*TASK TO COMPLETE*.
What is needed is an exact reproduction of the lines from the one that contains "An identifier without" through the end of the data, both included and nothing else, with pictures omitted.

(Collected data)
- - - - - - -
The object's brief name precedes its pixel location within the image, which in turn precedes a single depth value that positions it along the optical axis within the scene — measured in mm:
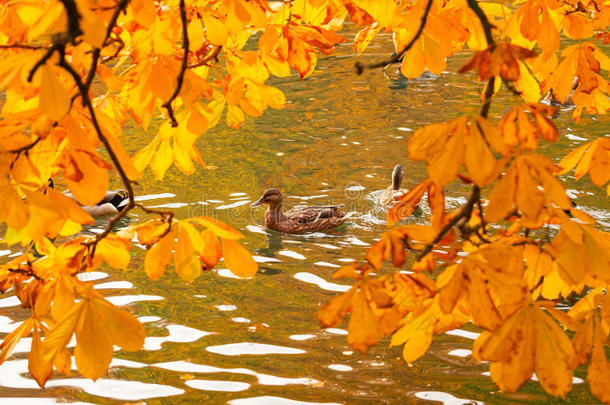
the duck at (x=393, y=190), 17453
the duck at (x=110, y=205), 18906
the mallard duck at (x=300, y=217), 17172
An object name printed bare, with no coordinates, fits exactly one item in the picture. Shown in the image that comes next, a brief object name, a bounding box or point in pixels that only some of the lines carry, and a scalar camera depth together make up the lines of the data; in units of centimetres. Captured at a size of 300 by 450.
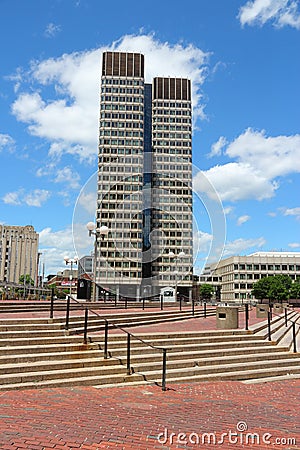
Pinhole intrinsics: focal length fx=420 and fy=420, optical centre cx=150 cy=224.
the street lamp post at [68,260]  3293
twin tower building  8450
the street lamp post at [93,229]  2092
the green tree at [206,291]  10369
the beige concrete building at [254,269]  10375
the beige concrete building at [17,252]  13841
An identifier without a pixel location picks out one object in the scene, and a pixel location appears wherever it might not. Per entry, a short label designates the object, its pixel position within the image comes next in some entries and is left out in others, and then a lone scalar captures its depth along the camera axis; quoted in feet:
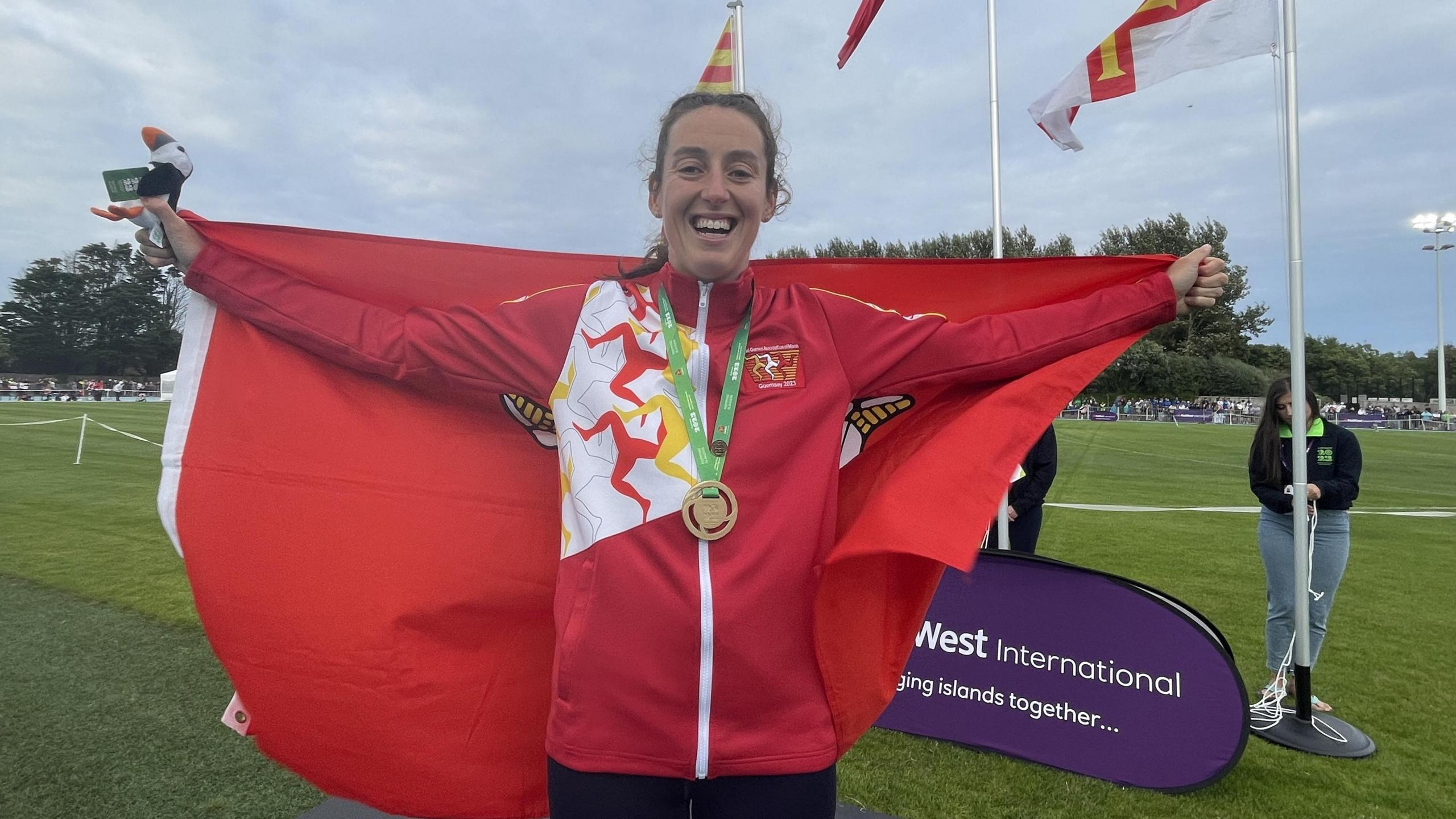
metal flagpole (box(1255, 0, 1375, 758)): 12.68
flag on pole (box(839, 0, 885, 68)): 16.16
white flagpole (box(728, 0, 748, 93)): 11.96
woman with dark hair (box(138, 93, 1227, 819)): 4.95
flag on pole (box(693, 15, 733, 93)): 12.55
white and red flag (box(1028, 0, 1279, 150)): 12.82
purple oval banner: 11.42
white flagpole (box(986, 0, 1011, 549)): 14.38
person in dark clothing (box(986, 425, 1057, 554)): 18.65
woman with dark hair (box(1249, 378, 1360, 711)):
- - - - - - -
*YOUR RESPONSE*.
An identifier without a pixel location picks out one object in the scene, and a pixel location appears wherever it might not. Per entry, a short label designates the object, its pixel position within the image comes next in some entries and is left out in others, and then a lone scalar captures its depth along the camera axis; quoted in feet:
metal flagpole (box(1255, 0, 1375, 758)): 12.68
flag on pole (box(839, 0, 885, 68)): 16.16
white flagpole (box(728, 0, 748, 93)): 11.96
woman with dark hair (box(138, 93, 1227, 819)): 4.95
flag on pole (box(693, 15, 733, 93)): 12.55
white and red flag (box(1028, 0, 1279, 150)): 12.82
purple oval banner: 11.42
white flagpole (box(986, 0, 1011, 549)): 14.38
person in dark clothing (box(986, 425, 1057, 554)): 18.65
woman with dark hair (box(1249, 378, 1360, 711)):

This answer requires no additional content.